Items from a dataset
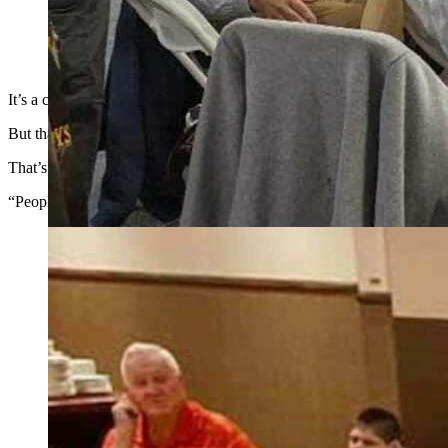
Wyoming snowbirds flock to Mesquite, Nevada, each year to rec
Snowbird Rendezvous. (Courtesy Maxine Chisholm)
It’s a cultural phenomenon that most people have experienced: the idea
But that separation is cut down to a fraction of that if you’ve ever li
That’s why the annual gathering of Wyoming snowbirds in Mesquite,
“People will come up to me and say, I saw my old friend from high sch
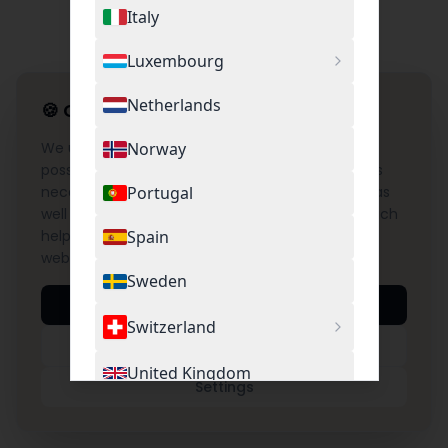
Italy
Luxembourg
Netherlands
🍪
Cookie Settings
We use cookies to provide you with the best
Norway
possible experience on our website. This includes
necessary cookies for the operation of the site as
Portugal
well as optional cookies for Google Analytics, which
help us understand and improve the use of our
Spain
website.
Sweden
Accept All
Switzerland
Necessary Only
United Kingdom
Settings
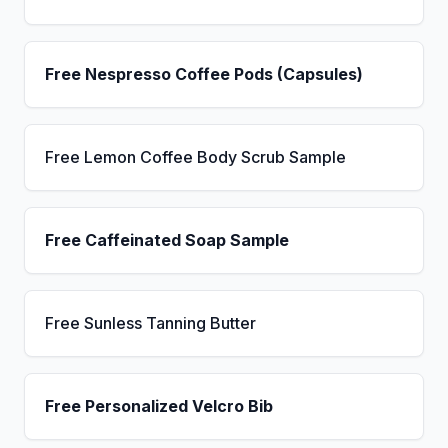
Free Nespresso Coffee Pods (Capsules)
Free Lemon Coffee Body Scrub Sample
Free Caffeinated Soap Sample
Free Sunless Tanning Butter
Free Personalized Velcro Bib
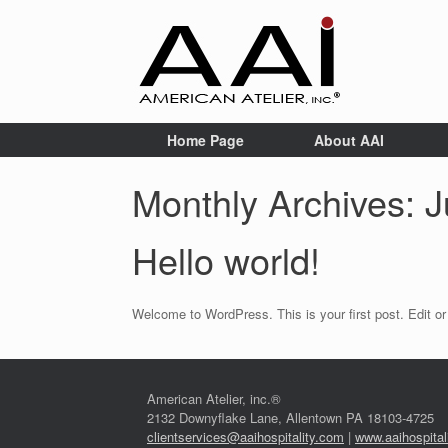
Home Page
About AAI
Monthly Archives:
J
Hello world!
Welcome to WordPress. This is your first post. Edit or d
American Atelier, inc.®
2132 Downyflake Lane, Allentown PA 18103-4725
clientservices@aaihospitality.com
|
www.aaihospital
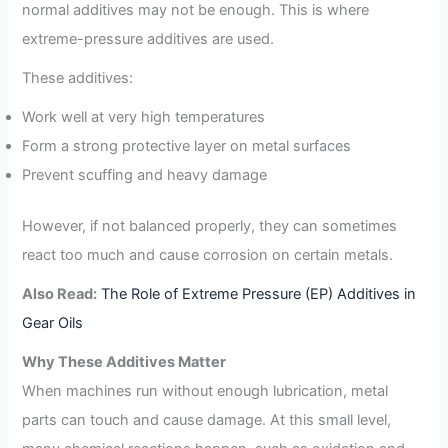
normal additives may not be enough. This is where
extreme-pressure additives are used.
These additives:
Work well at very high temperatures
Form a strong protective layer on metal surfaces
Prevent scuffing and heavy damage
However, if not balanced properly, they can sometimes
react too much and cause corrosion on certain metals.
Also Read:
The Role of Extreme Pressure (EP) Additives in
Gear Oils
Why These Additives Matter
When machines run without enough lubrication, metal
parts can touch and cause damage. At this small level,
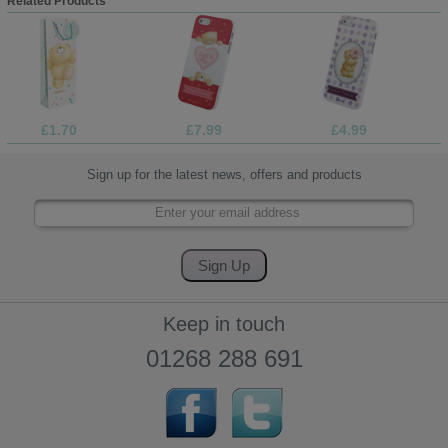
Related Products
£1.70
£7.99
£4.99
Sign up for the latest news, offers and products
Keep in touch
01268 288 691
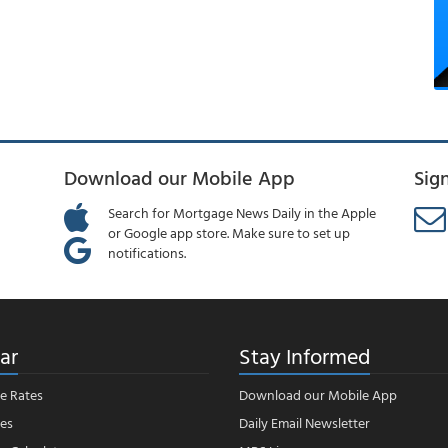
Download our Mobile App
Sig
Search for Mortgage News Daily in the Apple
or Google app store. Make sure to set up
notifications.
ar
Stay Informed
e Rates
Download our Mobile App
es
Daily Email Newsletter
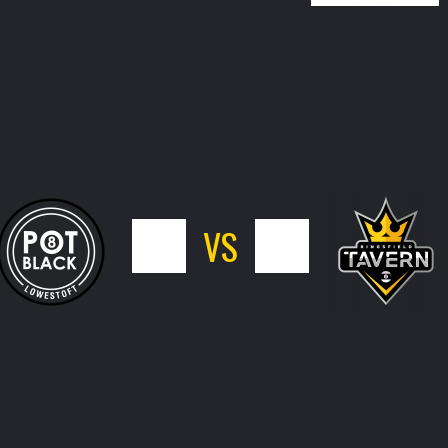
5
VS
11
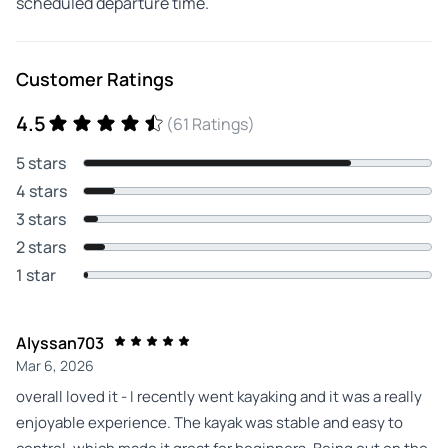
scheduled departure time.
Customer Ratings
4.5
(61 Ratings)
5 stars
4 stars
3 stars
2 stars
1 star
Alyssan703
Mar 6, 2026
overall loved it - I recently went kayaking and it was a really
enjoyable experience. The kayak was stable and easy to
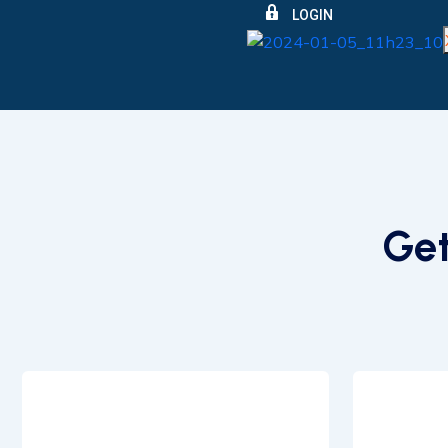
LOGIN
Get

__Work to complete__.
The answer must be every line of the data that contains the word "Sample".

__Result of this exercise__.
Free Lemon Coffee Body Scrub Sample
Free Caffeinated Soap Sample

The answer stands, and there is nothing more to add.